▶ [EXERCISE AIM]:
Recast the listing below as a two-column CSV headed rank and name, with one row for each rank line and each value in its own quoted field, line breaks turned into spaces. Leave the pictures out.

▶ [RAW DATA]:
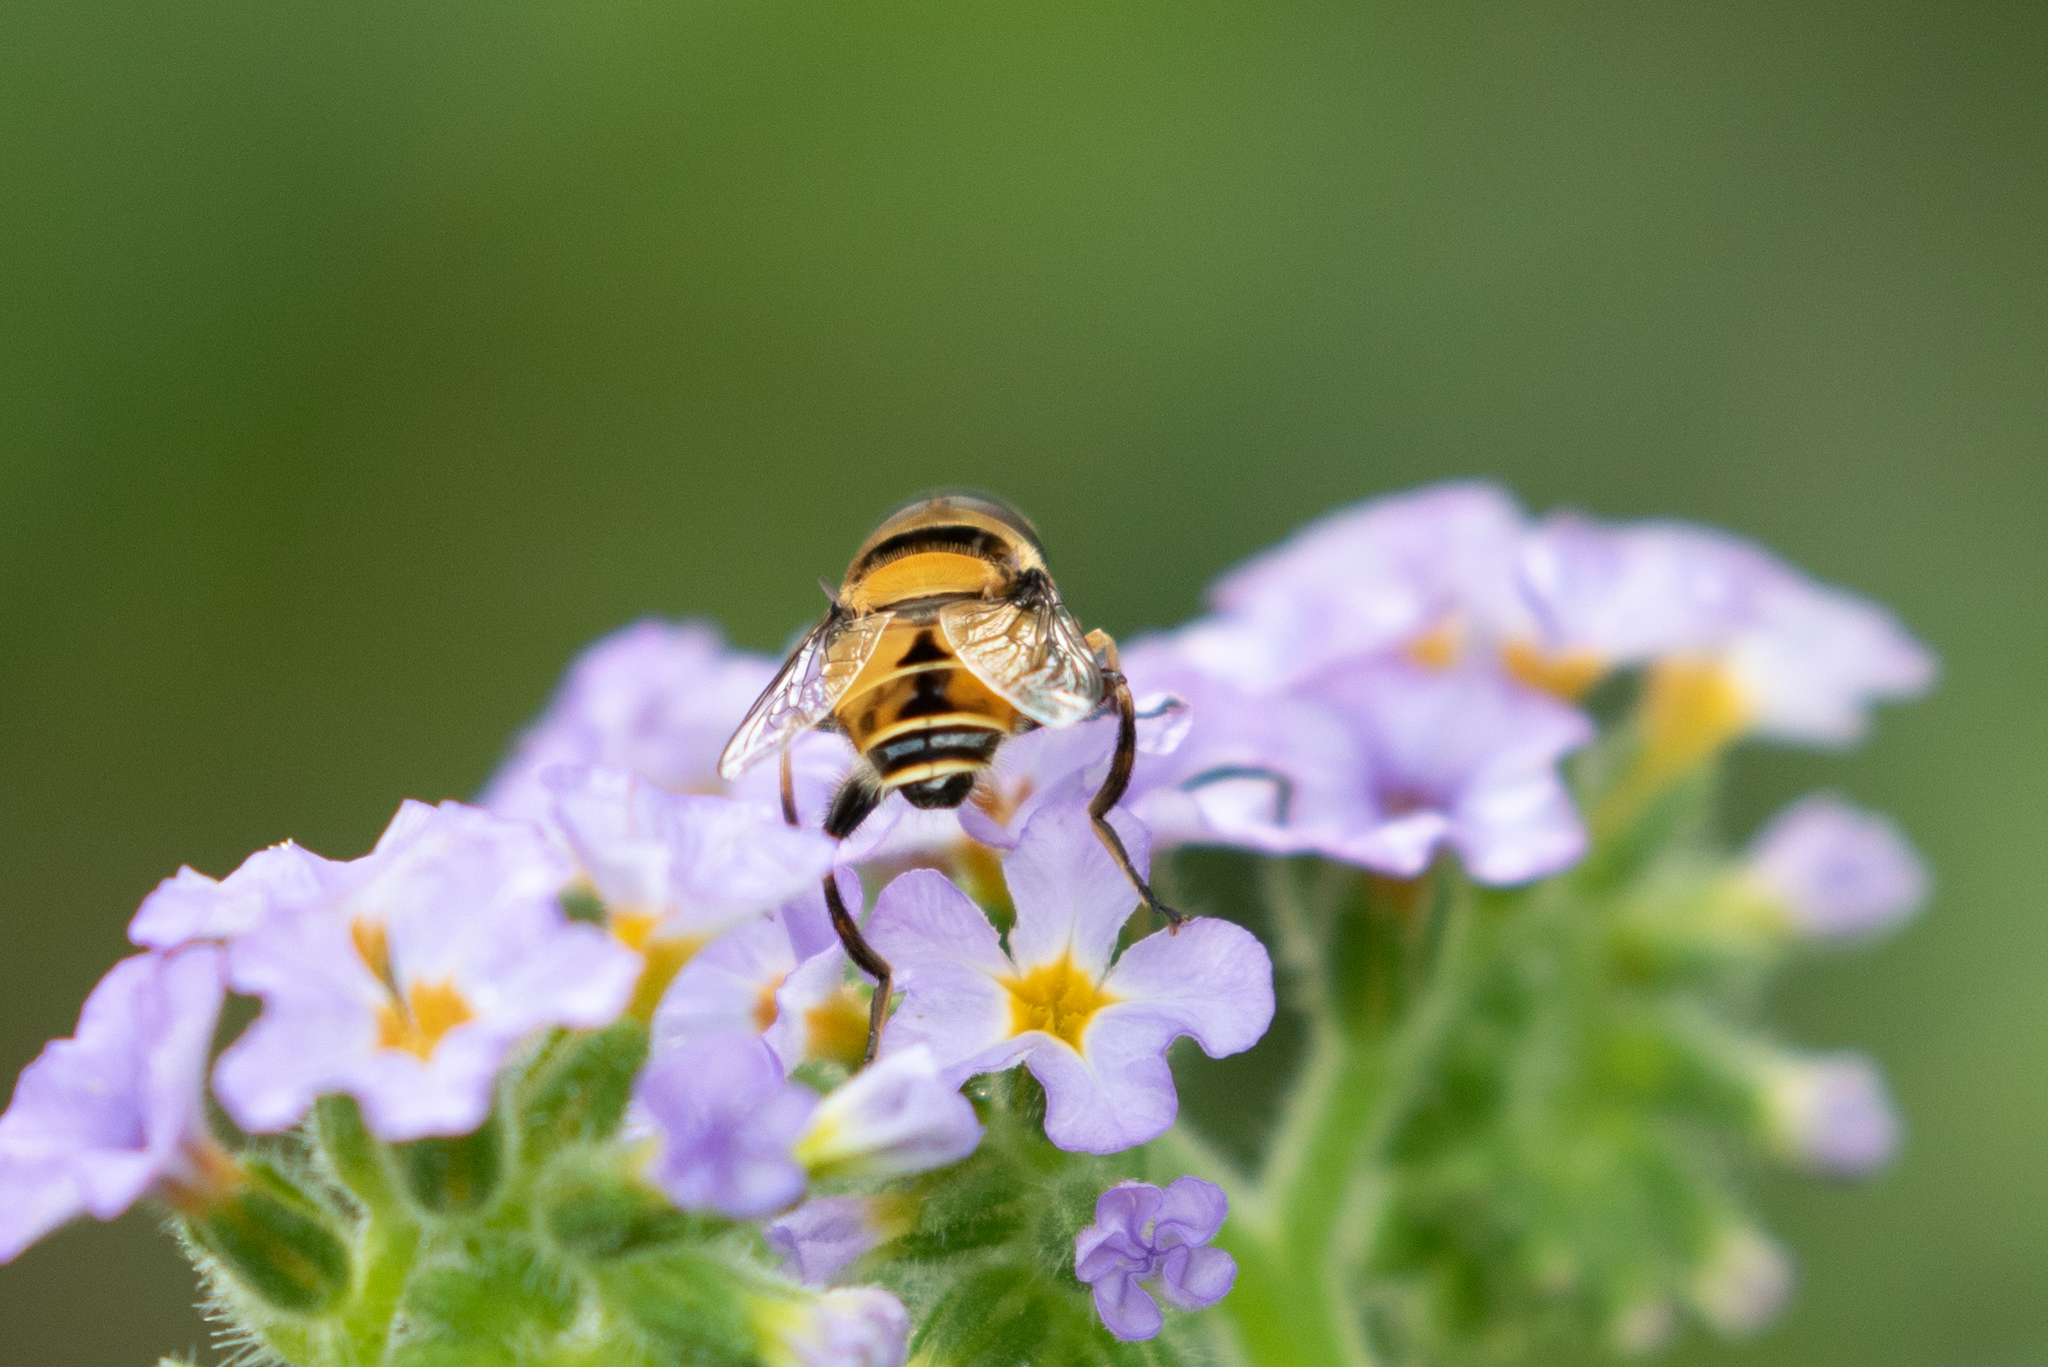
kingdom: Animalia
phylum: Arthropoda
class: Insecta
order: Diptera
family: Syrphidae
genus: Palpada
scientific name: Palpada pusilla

▶ [EXPECTED ANSWER]:
rank,name
"kingdom:","Animalia"
"phylum:","Arthropoda"
"class:","Insecta"
"order:","Diptera"
"family:","Syrphidae"
"genus:","Palpada"
"scientific name:","Palpada pusilla"